Harbour Views: a heat map of Aussie property market

June 29, 2015

Shane Solly: Harbour Asset Management director
Shane Solly: Harbour Asset Management director

 Harbour Asset Management portfolio manager and director, Shane Solly, was in Australia recently to gauge the ‘temperature’ of the Aussie residential property market… it was hot in spots

 

The parallels between the Sydney and Auckland housing markets are striking.

Headlines suggest conditions are ‘hot’. Average Sydney house prices are up by more than 20 per cent over the last two years, new residential housing starts are running at an all-time high of 200,000 plus per annum, new State Government taxes have been introduced aimed at foreign investors, and banking regulators are heavily scrutinising residential lending – all of which might lead you to believe the Aussie housing market is overheated. While these high level statistics suggest conditions are ‘hot’, they hide the fact that the strength has been led by Sydney and Melbourne with other capital cities not participating to the same degree – over the last five years property prices have fallen in real terms in six out of eight Australian capital cities.

The Sydney market is ‘hot’ and may stay ‘hot’ in the near term, driven by four factors:

  • significant under-build since the tax break driven boost to construction activity in 2008-09,
  • consistently positive net migration trends which are expected to remain supportive for NSW,
  • lifestyle changes whereby owner occupiers are favouring the amenity of inner ring (10km radius from the CBD) locations, and
  • in an environment of low interest rates investors are favouring direct residential property (despite falling rental yields) particularly given its tax advantaged status.

But there is a supply side response occurring with new development picking up strongly. Government bodies and private owners are releasing urban regeneration land for development around transport nodes. Infrastructure is planned to open up land locked locations. New, well-capitalised, global residential developers have entered the Australian market to increase supply. These factors mesh well with a growing acceptance of higher intensity of living. Local council intransigence may continue to hamper the pace of development.

While Sydney is hot, there are indications that other locations are cooling as new supply meets or in some cases exceeds demand. Significant new supply in Melbourne is slowing price appreciation. In the resource states, such as Western Australia, house prices continue to decline as major resource expansion projects are completed or curtailed, and interstate migration slows.

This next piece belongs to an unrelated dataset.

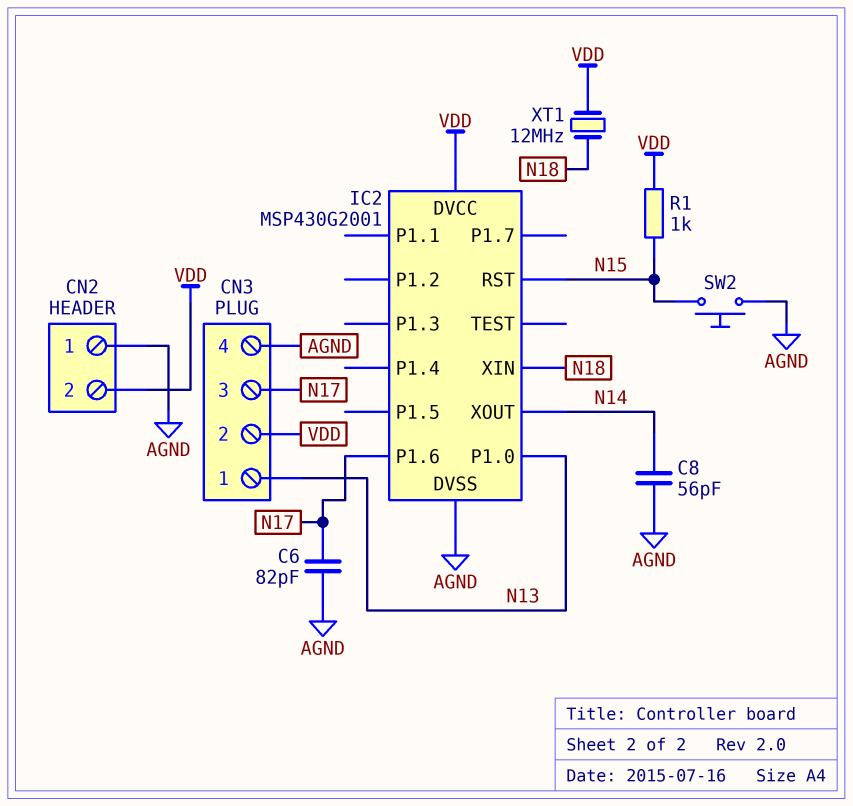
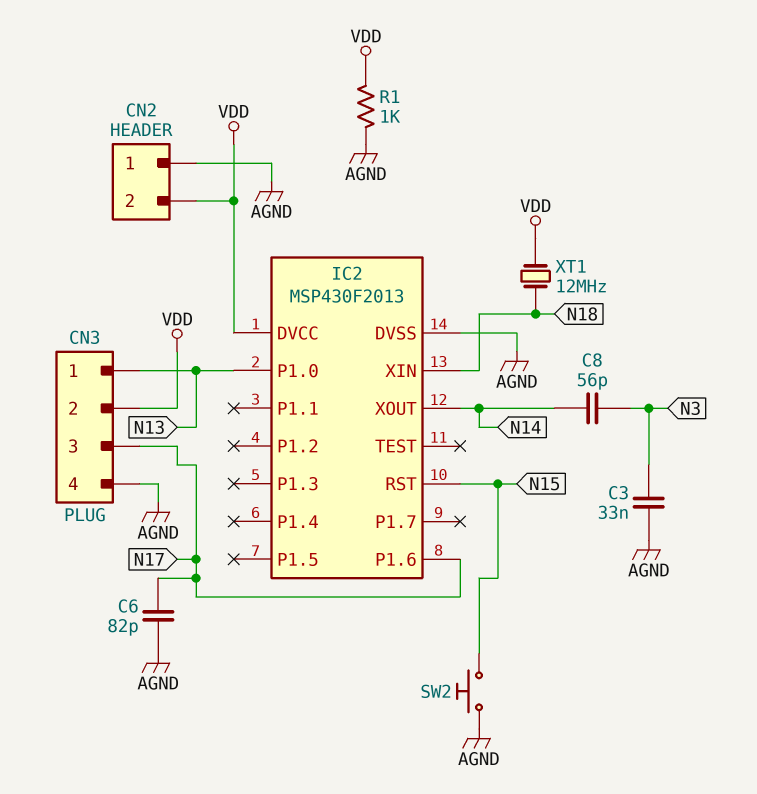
C3: none -> 33nF (AGND, N3)
C8: 56pF (AGND, N14) -> 56pF (N3, N14)
IC2: MSP430G2001 -> MSP430F2013
R1: 1k (N15, VDD) -> 1k (AGND, VDD)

APRA, the Australian Prudential Regulation Authority, is due to announce further macro-prudential initiatives including stronger capital requirements for Australian Banks. An increase in mortgage risk weights or (following New Zealand’s lead) the introduction of macro-prudential policy targeted at a specific city, may supress some speculative Australian housing demand. Such a policy change could set the stage for the RBA to reduce its official cash target just as the RBNZ recently did.

While the Aussie residential cycle may have further to run, volatility is increasing reflecting the mature phase of the cycle and increased scrutiny from Federal and State authorities. After a strong positive performance Harbour has reduced exposure to listed Australian residential property developers.